Your goal
Please reproduce every line of the items below word for word, leaving out the pictures.
---- Recorded data
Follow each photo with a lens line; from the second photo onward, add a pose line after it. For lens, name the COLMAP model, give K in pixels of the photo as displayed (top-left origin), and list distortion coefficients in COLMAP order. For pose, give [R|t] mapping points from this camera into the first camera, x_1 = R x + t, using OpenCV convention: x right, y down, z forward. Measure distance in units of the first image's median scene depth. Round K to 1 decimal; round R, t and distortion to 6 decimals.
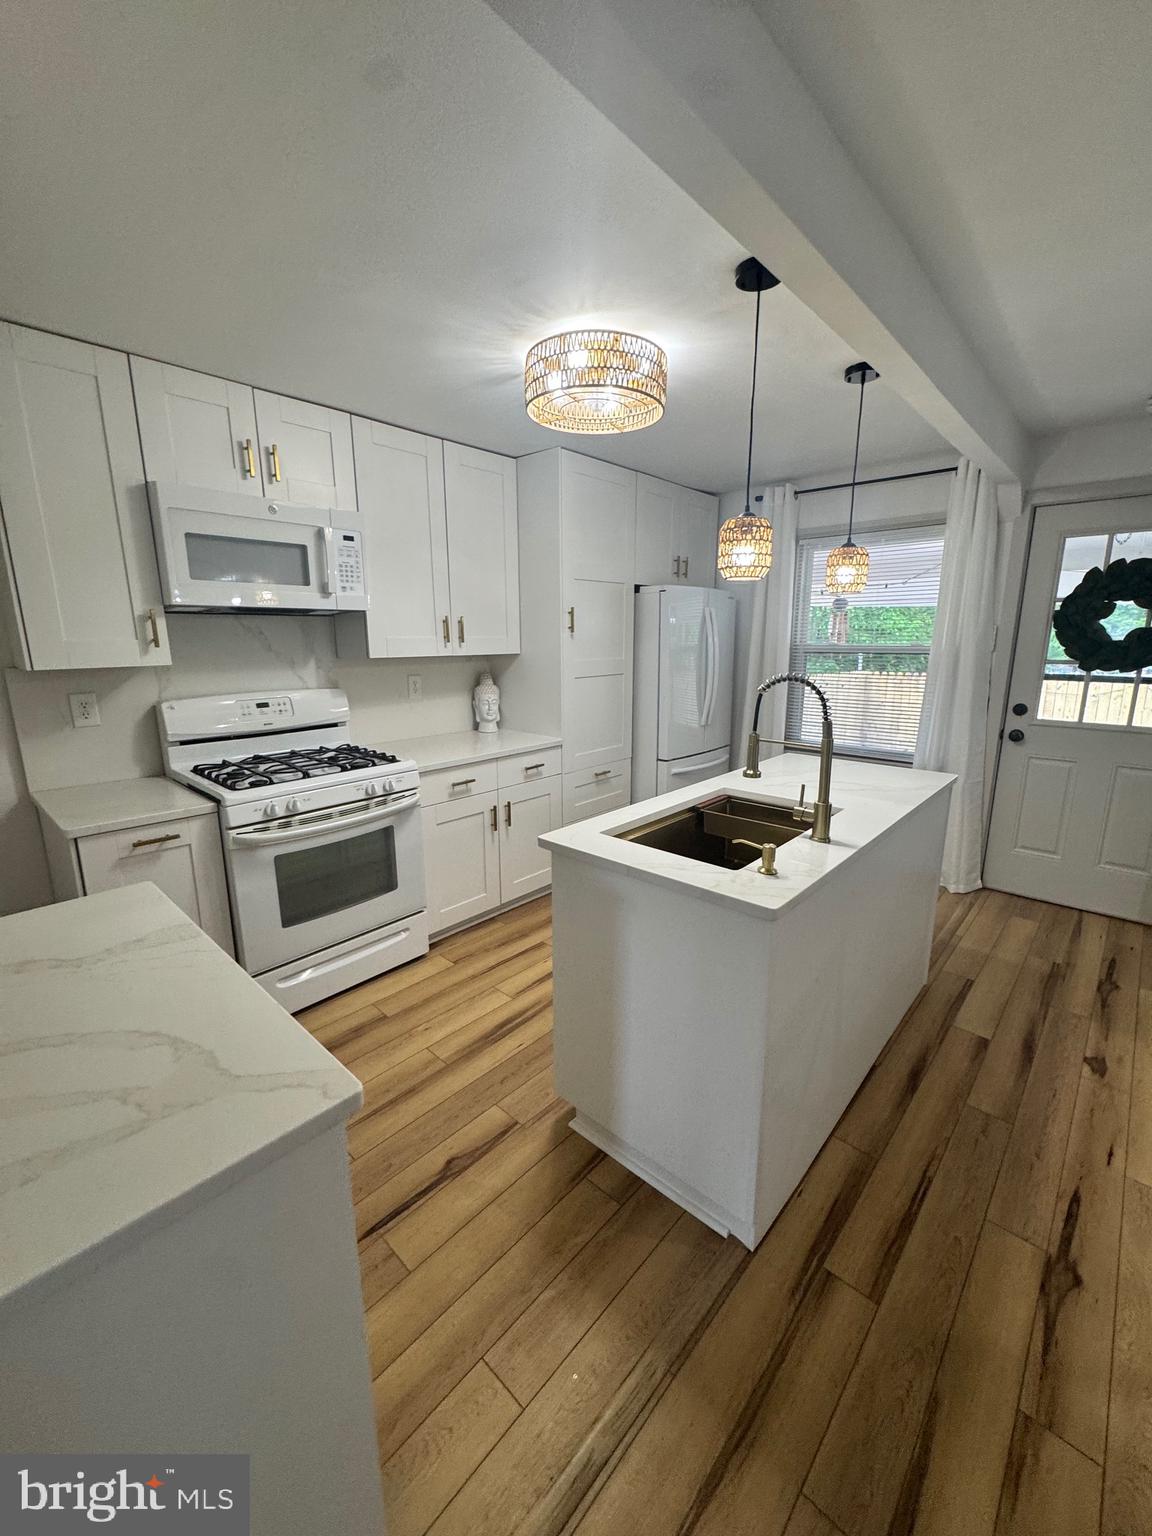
lens RADIAL K [[614.5, 0, 577.2], [0, 614.5, 766.9], [0, 0, 1]] dist [0.000832, -0.000278]
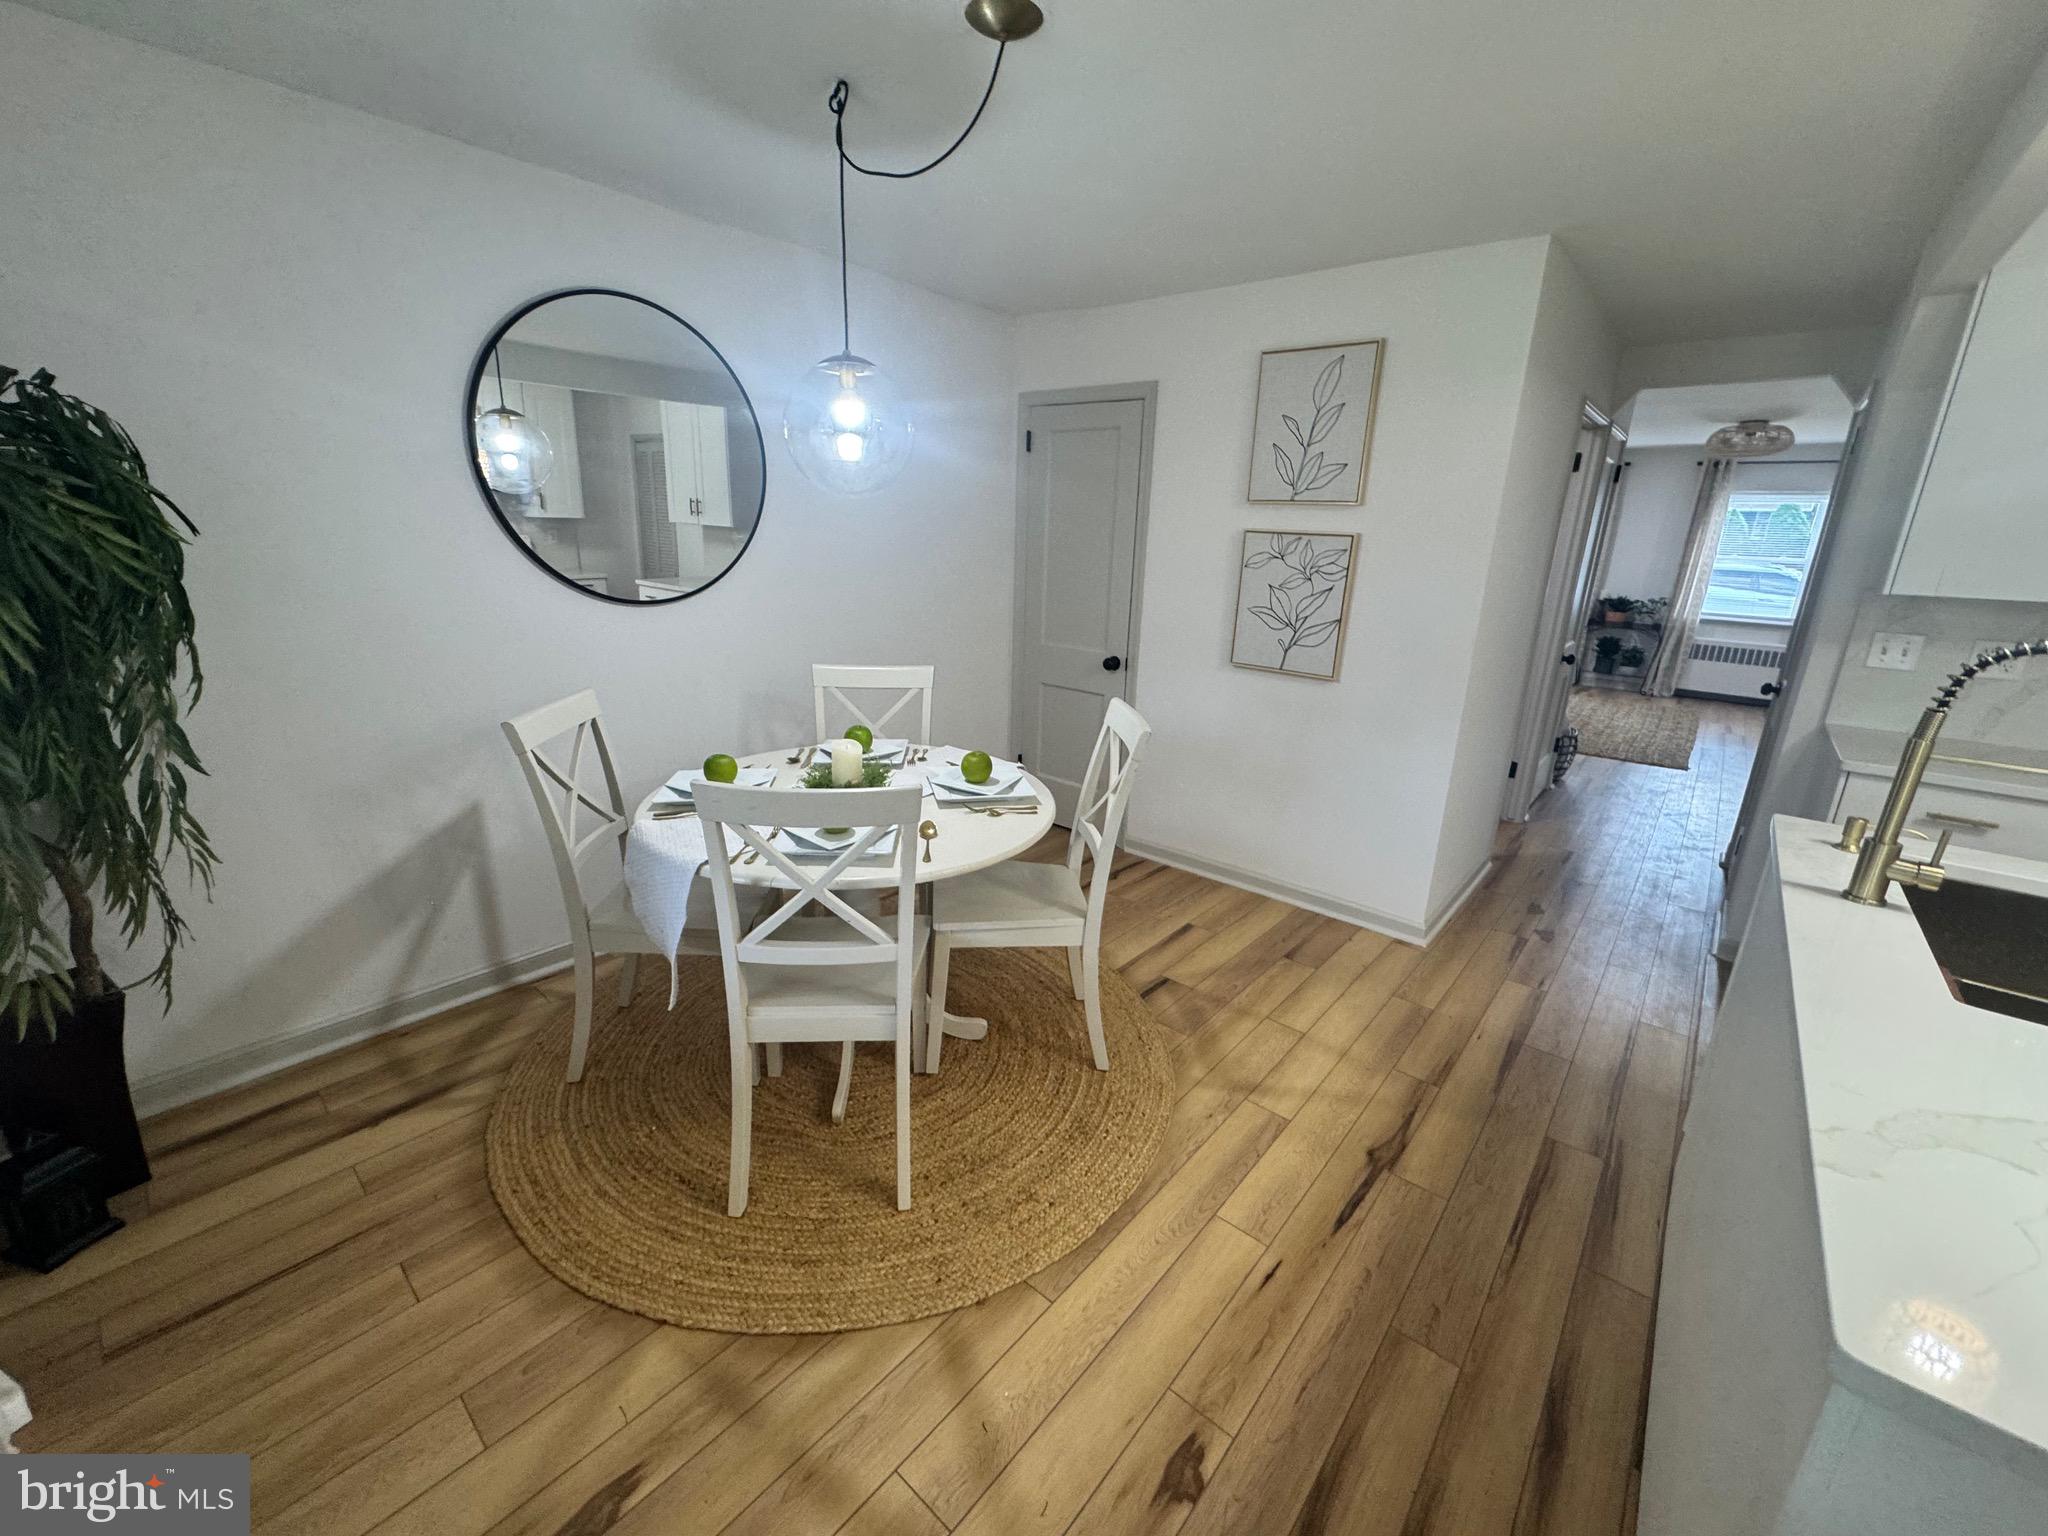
lens RADIAL K [[819.3, 0, 1023.9], [0, 819.3, 770.7], [0, 0, 1]] dist [0.000832, -0.000278]
pose [[-0.998948, -0.011641, -0.044352, 1.088514], [-0.031427, 0.878140, 0.477370, -0.306148], [0.033390, 0.478262, -0.877582, 1.400648]]
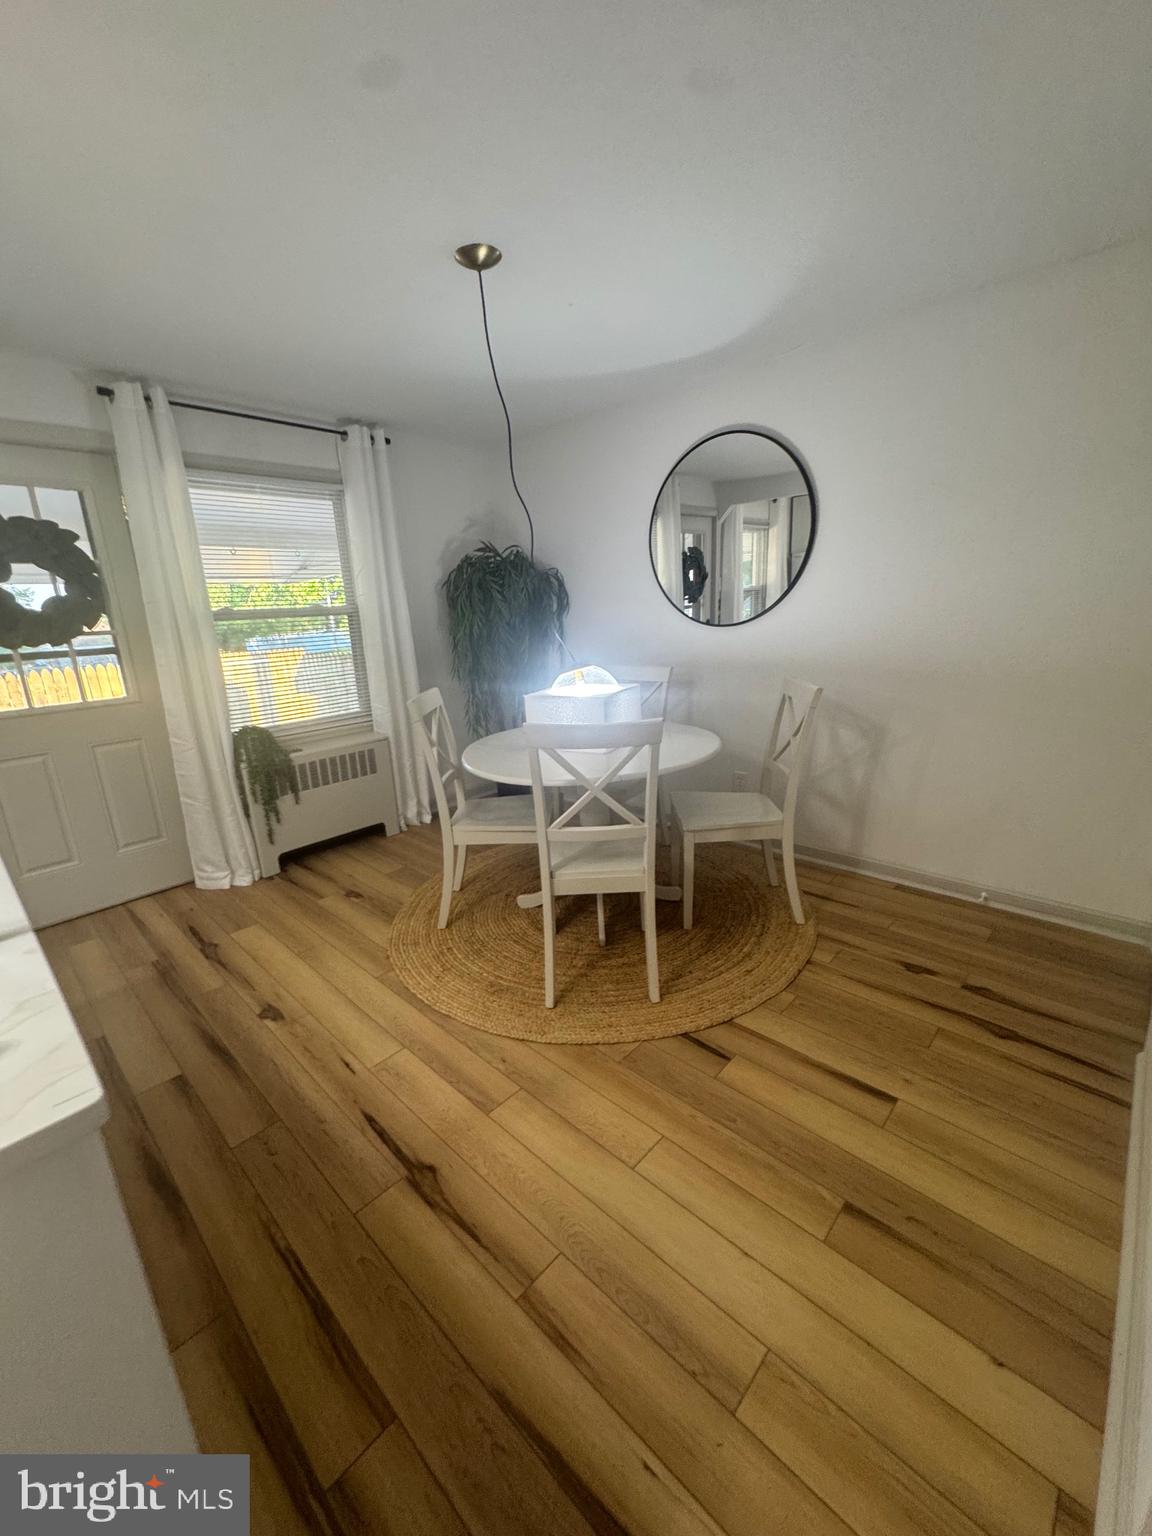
lens RADIAL K [[614.5, 0, 579.2], [0, 614.5, 765.4], [0, 0, 1]] dist [0.000832, -0.000278]
pose [[0.004383, -0.246448, 0.969146, -0.039195], [0.254376, 0.937550, 0.237263, -0.011773], [-0.967095, 0.245488, 0.066799, 0.368229]]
--------
Expected answer
Follow each photo with a lens line; from the second photo onward, add a pose line after it. For lens, name the COLMAP model, give K in pixels of the photo as displayed (top-left origin), and list distortion coefficients in COLMAP order. For pose, give [R|t] mapping points from this camera into the first camera, x_1 = R x + t, using OpenCV convention: x right, y down, z forward. Measure distance in units of the first image's median scene depth. Round K to 1 decimal; round R, t and distortion to 6 decimals.
lens RADIAL K [[614.5, 0, 577.2], [0, 614.5, 766.9], [0, 0, 1]] dist [0.000832, -0.000278]
lens RADIAL K [[819.3, 0, 1023.9], [0, 819.3, 770.7], [0, 0, 1]] dist [0.000832, -0.000278]
pose [[-0.998948, -0.011641, -0.044352, 1.088514], [-0.031427, 0.878140, 0.477370, -0.306148], [0.033390, 0.478262, -0.877582, 1.400648]]
lens RADIAL K [[614.5, 0, 579.2], [0, 614.5, 765.4], [0, 0, 1]] dist [0.000832, -0.000278]
pose [[0.004383, -0.246448, 0.969146, -0.039195], [0.254376, 0.937550, 0.237263, -0.011773], [-0.967095, 0.245488, 0.066799, 0.368229]]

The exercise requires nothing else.